The age old technique of steganography concealing malicious code is the latest technique used by the attackers. Read on to know more…
A new attack campaign that hides malicious code in WAV files has been discovered by researchers. Some of the infected WAV files played music without any glitches, while others generated white noise. The discovery of both these payloads in the same environment may hint at financial gain and remote access in the victim’s network.
The WAV files were observed to have a loader component for decoding and the malware was seen throughout the audio data. These files can be delivered through spam emails, or web downloads pretending to be pirated content.
The first of these two new malware campaigns abusing WAV files was reported back in June. Symantec security researchers said they spotted a Russian cyber-espionage group known as Waterbug (or Turla) using WAV files to hide and transfer malicious code from their server to already-infected victims. The second malware campaign was spotted this month by BlackBerry Cylance. Cylance said it saw something similar to what Symantec saw a few months before.
While the Symantec report described a nation-state cyber-espionage operation, Cylance said they saw the WAV steganography technique being abused in a run-of-the-mill crypto-mining malware operation.
The malware campaign using WAV files delivered two payloads, XMRig Monero CPU miner and a Metasploit code to establish a reverse shell. This campaign employs steganography, the process of hiding a file in another file to avoid detection. The malicious code is hidden in the audio file using the Least Significant Bit (LSB) technique.
The use of steganography and other encoding techniques in this campaign make it hard to detect. The analysis shows that the loaders used are be of three different types—one that employs Least Significant Bit (LSB) steganography to decode and execute a PE file, one that employs rand()-based decoding algorithm to decode and execute a PE file, and one that employs rand()-based decoding algorithm to decode and execute shellcode. The use of these three loaders and two payloads indicates a high level of innovation in this attack campaign.

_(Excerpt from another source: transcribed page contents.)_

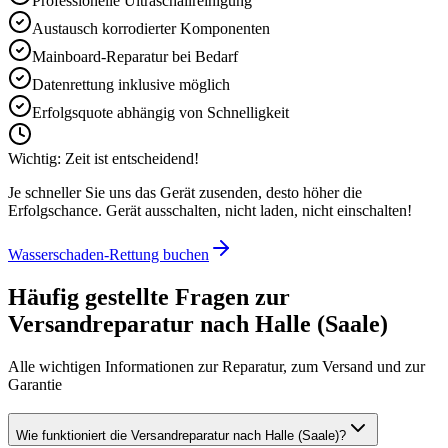
Professionelle Ultraschallreinigung
Austausch korrodierter Komponenten
Mainboard-Reparatur bei Bedarf
Datenrettung inklusive möglich
Erfolgsquote abhängig von Schnelligkeit
Wichtig: Zeit ist entscheidend!
Je schneller Sie uns das Gerät zusenden, desto höher die
Erfolgschance. Gerät ausschalten, nicht laden, nicht einschalten!
Wasserschaden-Rettung buchen
Häufig gestellte Fragen zur
Versandreparatur nach
Halle (Saale)
Alle wichtigen Informationen zur Reparatur, zum Versand und zur
Garantie
Wie funktioniert die Versandreparatur nach Halle (Saale)?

“Each approach allows the attacker to execute code from an otherwise benign file format. These techniques demonstrate that executable content could theoretically be hidden within any file type, provided the attacker does not corrupt the structure and processing of the container format,” say the researchers.
The researchers found similarities between these attacks and those of the Waterbug/Turla threat actor. However, there is the possibility of different threat actors using the same publicly available loader. It could also be an effort to avoid direct attribution according to the researchers.
These similarities may point to a relationship between the attacks, though definitive attribution is challenging because different threat actors may use similar tools,” according to the research. “Also, our analysis focuses primarily on loaders, which are an initial stage of execution used to launch additional code. Different threat actors may use the same publicly available loader to execute unrelated second-stage malware.”